The purposes of this study were to (1) perform a systematic review of articles that reported agreement or reproducibility in repeated diagnosis of developmental dysplasia of the hip (DDH) using ultrasound imaging, (2) estimate the reproducibility in the available dysplasia metrics, and (3) compare reproducibility of the available dysplasia metrics.Methods:
A systematic review of the Medline and Embase databases was performed by using a search strategy formulated from our research question: “For infants at risk of DDH, are US imaging-based diagnoses reproducible?” Two reviewers independently identified articles for inclusion in the systematic review, and then assessed the quality of the included studies using the Guidelines for Reporting Reliability and Agreement Studies guideline. Variability and agreement-related statistics in the included studies were extracted and included in a meta-analysis for summarizing the available statistics. The reproducibility of the available dysplasia metrics was compared, with a Bonferroni correction made to adjust for multiple comparisons.Results:
Twenty eight studies were included in the systematic review.

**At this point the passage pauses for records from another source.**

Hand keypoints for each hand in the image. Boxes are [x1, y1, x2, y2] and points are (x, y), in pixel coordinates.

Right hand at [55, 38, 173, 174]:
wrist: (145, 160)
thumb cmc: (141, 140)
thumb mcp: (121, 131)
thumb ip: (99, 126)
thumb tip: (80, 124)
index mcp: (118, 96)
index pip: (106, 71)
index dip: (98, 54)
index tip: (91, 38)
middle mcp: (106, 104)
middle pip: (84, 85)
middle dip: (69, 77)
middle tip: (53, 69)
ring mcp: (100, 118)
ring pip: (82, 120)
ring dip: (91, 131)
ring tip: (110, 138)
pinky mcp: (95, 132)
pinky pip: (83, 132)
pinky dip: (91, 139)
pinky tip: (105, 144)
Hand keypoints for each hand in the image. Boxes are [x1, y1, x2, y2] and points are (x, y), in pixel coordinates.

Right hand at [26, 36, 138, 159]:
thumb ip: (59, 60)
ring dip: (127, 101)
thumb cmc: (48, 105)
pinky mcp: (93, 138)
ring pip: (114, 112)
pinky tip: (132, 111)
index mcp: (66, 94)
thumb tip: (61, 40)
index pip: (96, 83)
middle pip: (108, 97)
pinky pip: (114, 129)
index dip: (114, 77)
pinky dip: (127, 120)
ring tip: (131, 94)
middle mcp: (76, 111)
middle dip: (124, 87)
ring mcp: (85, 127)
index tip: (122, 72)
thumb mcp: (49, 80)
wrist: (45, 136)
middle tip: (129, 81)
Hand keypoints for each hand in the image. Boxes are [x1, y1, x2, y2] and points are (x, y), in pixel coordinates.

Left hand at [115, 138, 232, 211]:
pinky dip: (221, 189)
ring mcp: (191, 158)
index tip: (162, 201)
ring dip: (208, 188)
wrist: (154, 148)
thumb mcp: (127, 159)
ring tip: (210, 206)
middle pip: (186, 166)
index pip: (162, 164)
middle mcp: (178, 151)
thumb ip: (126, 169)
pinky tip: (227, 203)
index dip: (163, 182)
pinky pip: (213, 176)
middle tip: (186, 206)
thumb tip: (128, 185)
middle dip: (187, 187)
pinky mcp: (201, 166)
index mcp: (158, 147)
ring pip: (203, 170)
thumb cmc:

Overall, the quality of the included studies was moderate (average, 10.7/15; range, 6 to 12). Graf’s alpha angle had the lowest interexamination variability of the metrics assessed, followed by Graf’s beta angle (the variability of the alpha angle was 10% lower than the variability of the beta angle, P<0.05). However, despite Graf’s angles having lower variability compared with other dysplasia metrics, their actual variability was still problematically high. This finding was supported by the low intraclass correlation and Kappa coefficient values reported in the included studies. There was also evidence to suggest that the reproducibility in DDH diagnosis has potentially worsened over time.Conclusions:
Overall, we found high variability and low agreement in all reported dysplasia metrics. Furthermore, in the last 3 decades, the repeatability of dysplasia metrics has not markedly improved and may even have declined, indicating a genuine need for improving repeatability and reliability of ultrasound-based DDH diagnosis.Level of Evidence:
Level III—systematic review of level III studies.